Exposure in all forms
Travel is another way to get this exposure to new things. When you see people living completely differently from how you live, it alters you forever. It destroys barriers in the mind, and remaps connections that enable you to see patterns, similarities, and differences.
And many, if not most, of the world will never have this. They won’t ever read the classics. They won’t ever travel. They won’t hear what the philosophers thought about how the world works.
It is Earth-scale criminal to have some citizens of the planet be granted these gifts, while others are not.

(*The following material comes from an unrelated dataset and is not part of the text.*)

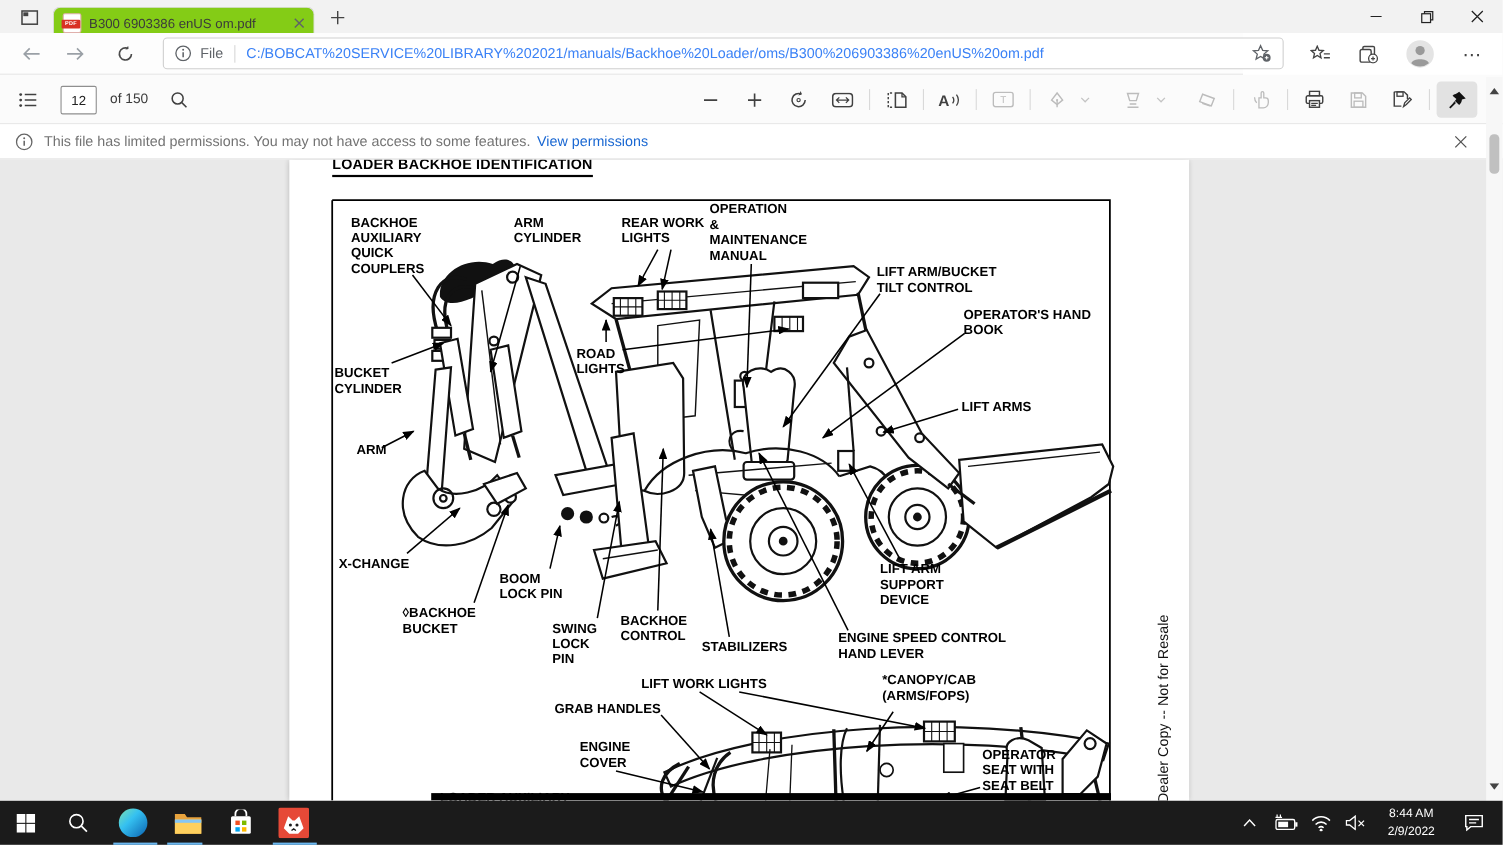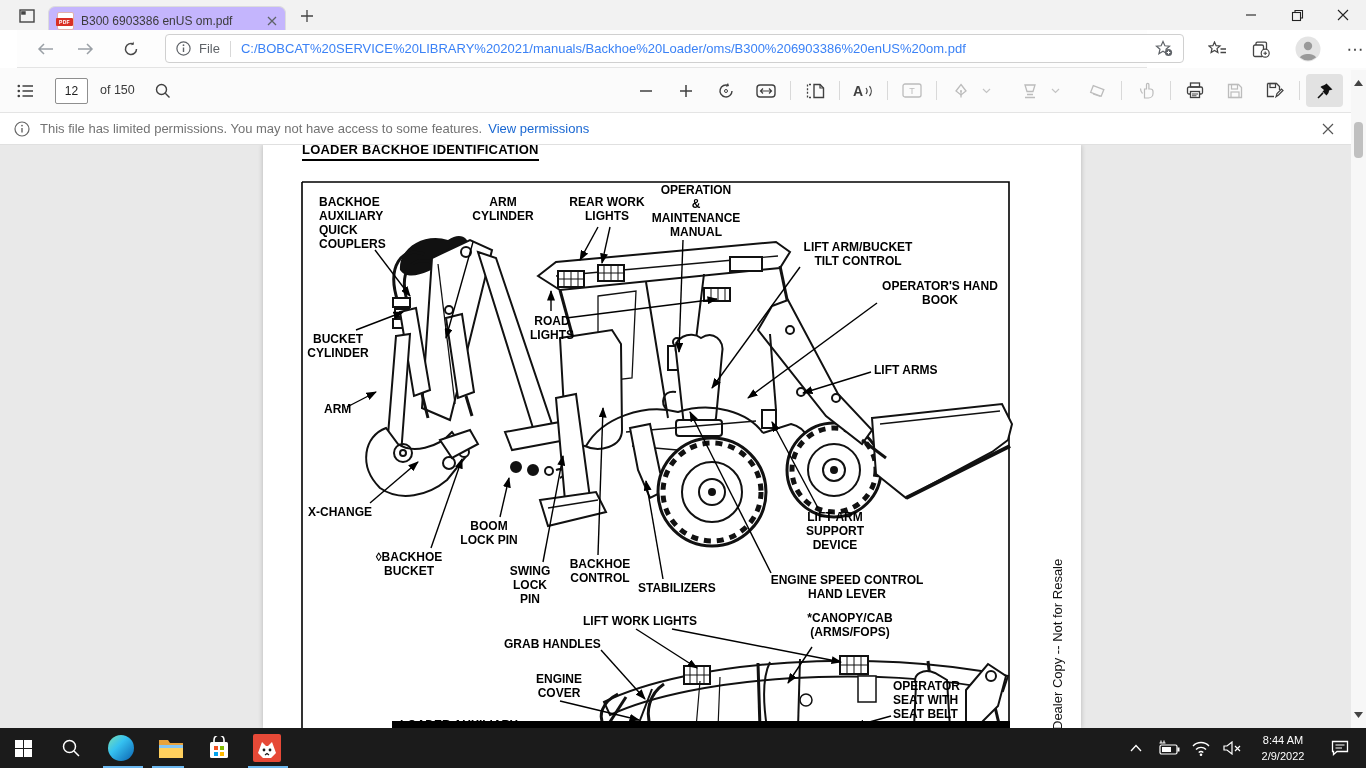"B300 6903386 enUS om.pdf" .tab { background: #c4b5fd -> #84cc16 }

Put another way, the lack of exposure to ideas and perspectives should be seen as the lack of exposure to nutrition or clean water. It produces, quite literally, retardation.
This isn’t to say that people without good educations cannot be creative, or think differently, or any of that. They clearly can. But they are the exceptions.
Summary
Education is not about knowledge transfer, it’s about exposure to ideas and perspectives that are more like vitamins than facts, as they enable the mind to grow into a creative force
Those that are not exposed to these vitamins are at extreme disadvantage in terms of their ability to create and think differently, not just in their ability to get good jobs
This raises the necessity to educate everyone, as it’s not about jobs and productivity: it’s about the full development of a human being into what they can become
Notes
Education over the last few decades has arguably become more about supplying the corporate world with good workers than exposing students to new ideas, but that’s another essay.
Another essay I wrote about Powering Ideas Through Inputs
Many educations create uncreative people, and many creative people had no formal education. This is known, but it does not refute the main point.
Thanks to Saša Zdjelar for talking through this with me.